# Flamingo gas etc?



## Kenmorris (Feb 25, 2018)

Hey all,
This may have been covered in previous threads, but has the gas dock at flamingo reopened since Irma? I haven’t been there in almost a year and I’d like to know before going all the way from Plantation Key to East Cape by water. 

Also, how’s the fishing been?
Thanks Ken


----------



## BassFlats (Nov 26, 2018)

You can get ice, gas and snacks.


----------



## Kenmorris (Feb 25, 2018)

BassFlats said:


> You can get ice, gas and snacks.


Great, thanks


----------



## lemaymiami (Feb 9, 2007)

Not only is the place up and running in good condition but the current concessionaire is actually committing to greatly improving things with four brand new houseboats (much better than the last ones), and has planned lots of upgrades including places to stay at Flamingo eventually... The concessionaire is the outfit that actually runs all the facilities we all use down there.... so I'm greatly encouraged.

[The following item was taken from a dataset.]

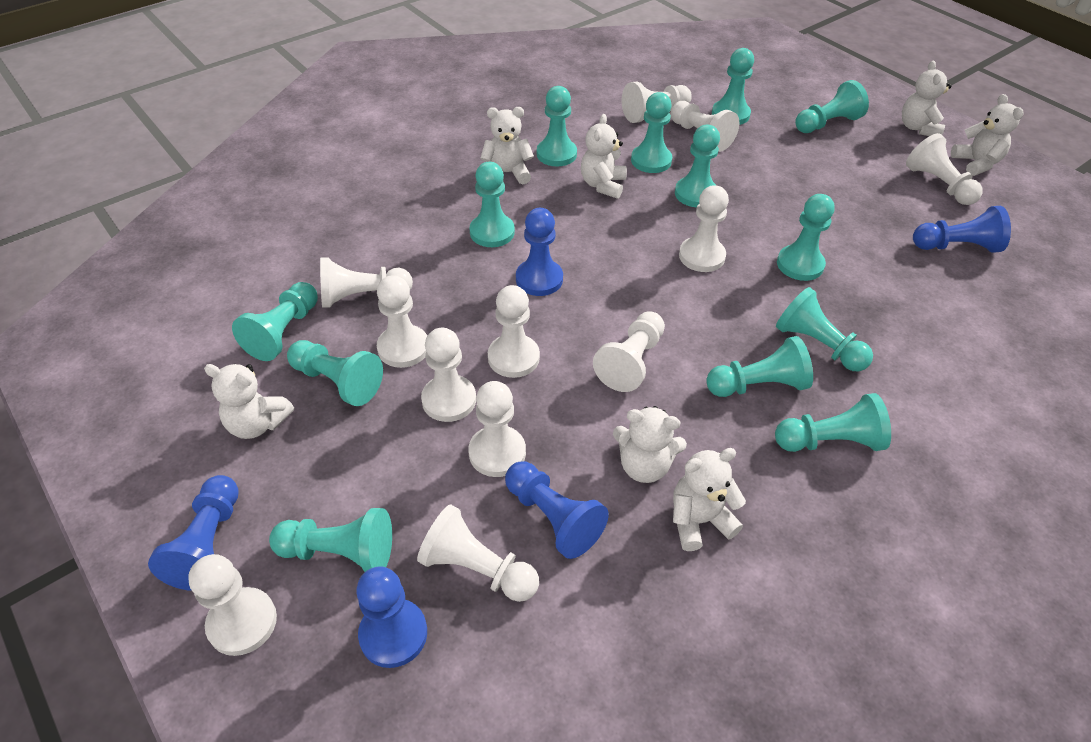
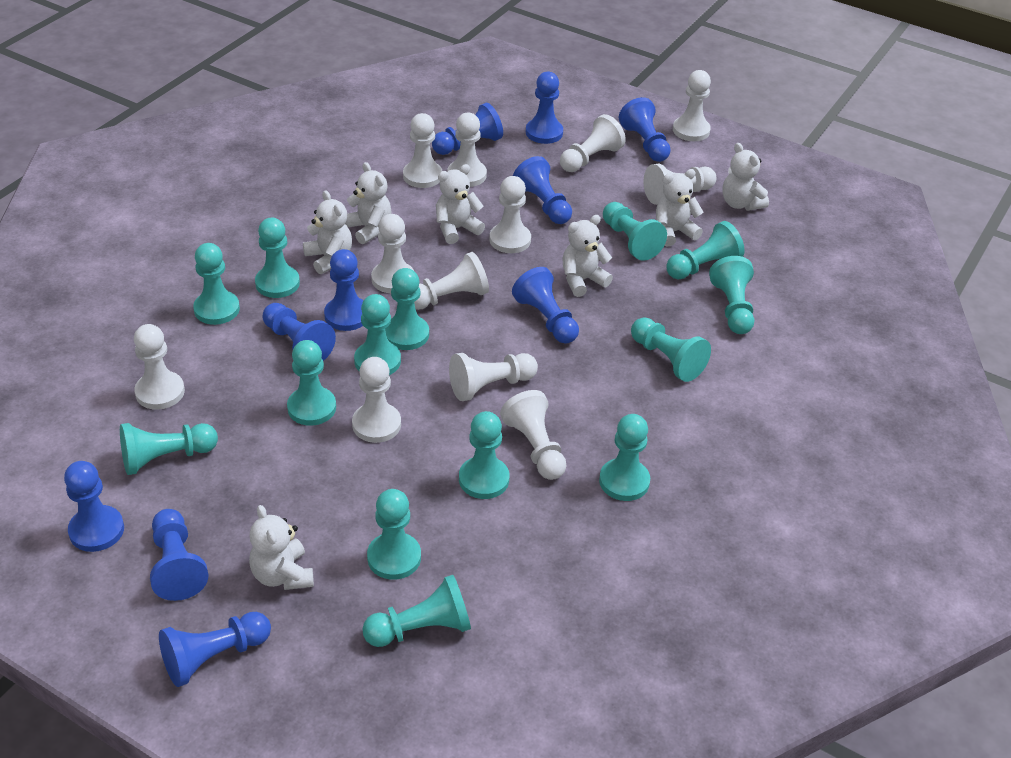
blue pawn: 5 -> 10
turquoise pawn: 13 -> 14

Don't ask how the Park folks are doing - don't get me started....


----------



## Snookyrookie (Sep 9, 2016)

Bob, do you know if the eco-tents are up yet? I’m really excited that they are adding some on site lodging but last time down they weren’t up yet. Thanks in advance!


----------



## Dustin1 (Feb 11, 2007)

FYI, I was told by a ranger a couple weeks ago that the eco-tents will not have sand gnat screen mesh. Brilliant...


----------



## lemaymiami (Feb 9, 2007)

I haven't heard a word about them but I'll listen up and pass any news along... 

At the other end of things - the Park still hasn't replaced the cutting table (or even put up a temporary...) all this time since Irma... Yesterday a visitor was observed cutting fish on his cooler on the seawall - and tossing his carcasses to a croc that was playing a pretty good game of catch... When it was pointed out to him that he was risking a big fine he was surprised and asked - where do you cut your fish then? He was lucky enough to leave before the only ranger around showed up...

The concessionaire looks better and better when compared to how the Park is operating...


----------



## krash (Jan 9, 2007)

lemaymiami... rumor is they are starting to put new, or replace old, markers in Mingo...

You seen any sign of this activity ?


----------



## redrum27 (Oct 5, 2016)

Is there any place down there where I can set up my pop up camper??


----------



## BassFlats (Nov 26, 2018)

Yes ,the campground.


----------